ScaleJoin: a deterministic, disjoint-parallel and skew-resilient stream join enabled by concurrent data structures
Motivated by the inherently high computational complexity of stream joins, a considerable research effort has been devoted to their parallelization. Significant increase in processing throughput has been achieved by methods that utilize parallelization features enabled by the hardware. At the same time, challenging aspects such as deterministic processing, are only partially addressed.

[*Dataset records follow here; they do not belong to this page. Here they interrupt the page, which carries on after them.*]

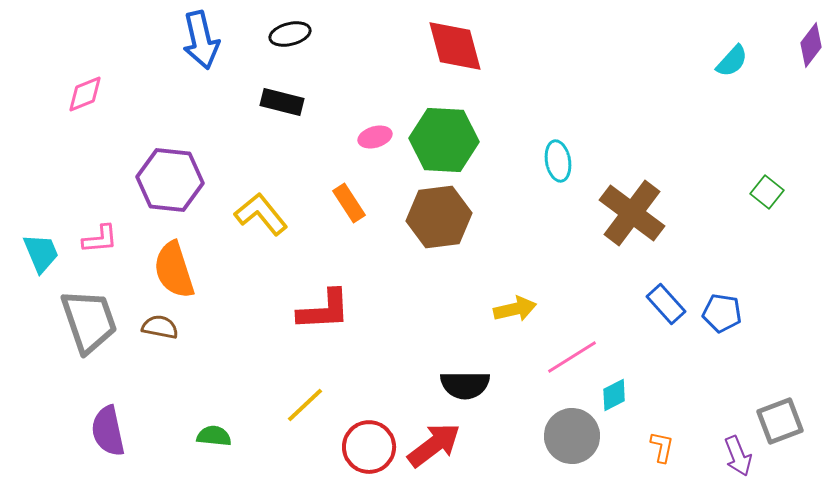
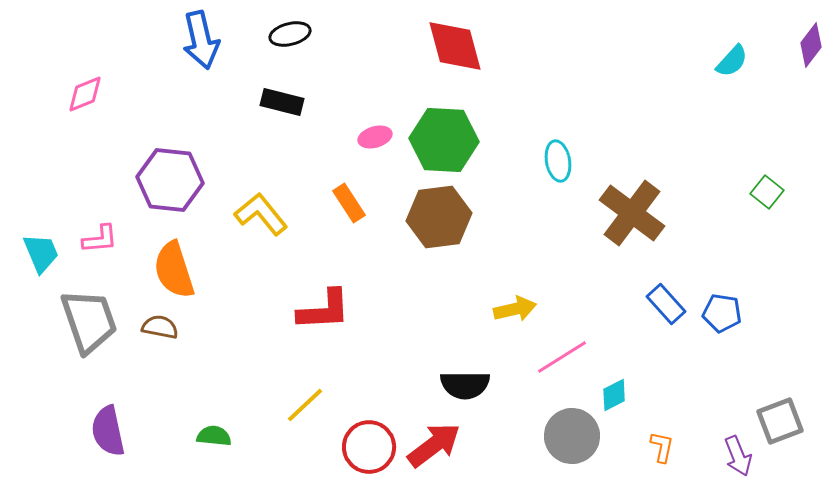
pink line: moved 10 px left
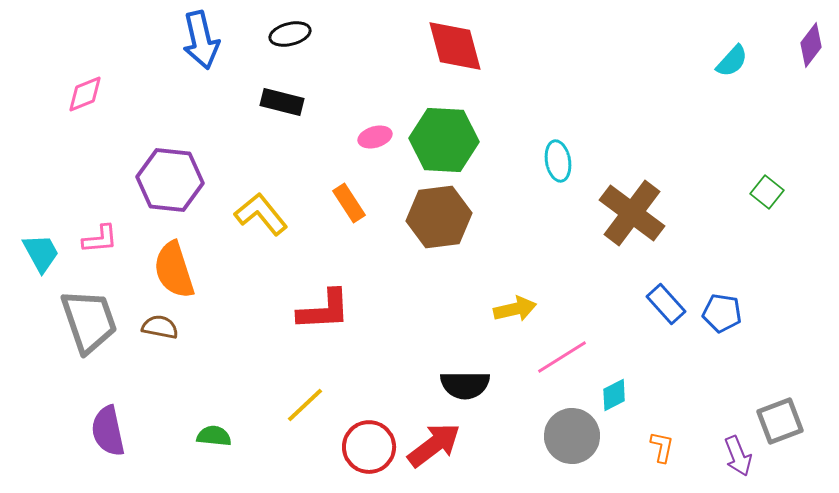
cyan trapezoid: rotated 6 degrees counterclockwise
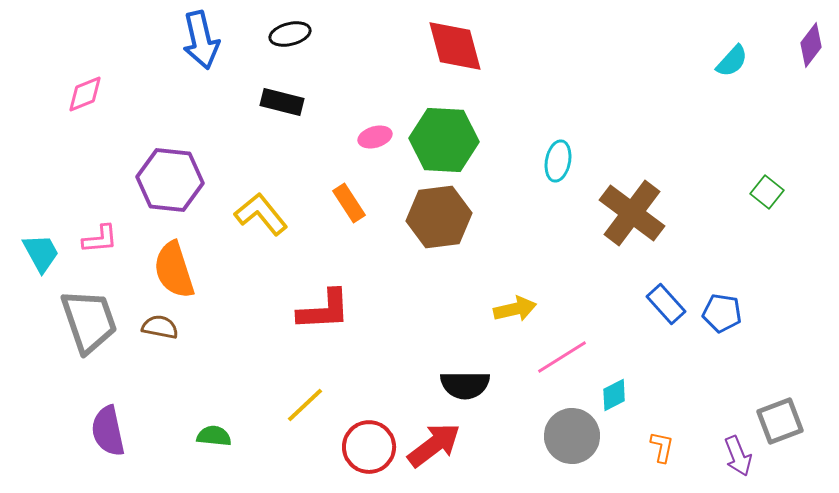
cyan ellipse: rotated 21 degrees clockwise
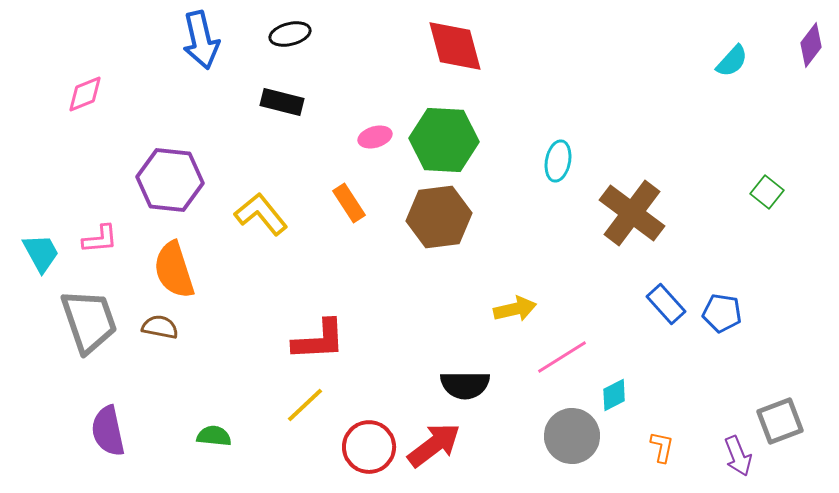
red L-shape: moved 5 px left, 30 px down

In this work we tackle the parallelization challenges of stream joins from a different design perspective: we study the points where data is exchanged and shared and by analyzing this, we identify the need for a balance between the amount of independent action that can be taken by processing entities (be it processor units or processing threads) and the synchronization needed to guarantee deterministic processing. We propose concurrent shared data objects that can satisfy these needs. At the same time, we provide algorithmic implementations of the objects that lead to a deterministic highly parallel stream join. In particular, we present ScaleJoin, a parallel stream join built upon ScaleGate, which is a new concurrent abstract data type acting at the articulation points maintaining the tuples being consumed and produced in a deterministic fashion regardless of the number of processing threads or the number of physical streams delivering them. ScaleJoin allows for the parallel execution of an arbitrary number of sequential stream joins while distributing the overall work among them without assuming any centralized coordinator. As we show in our evaluation, ScaleJoin does not only enforce deterministic processing while providing disjoint and skew-resilient parallelism, but also achieves higher processing throughput and lower processing latency than state of the art parallel stream joins such as CellJoin and Handshake.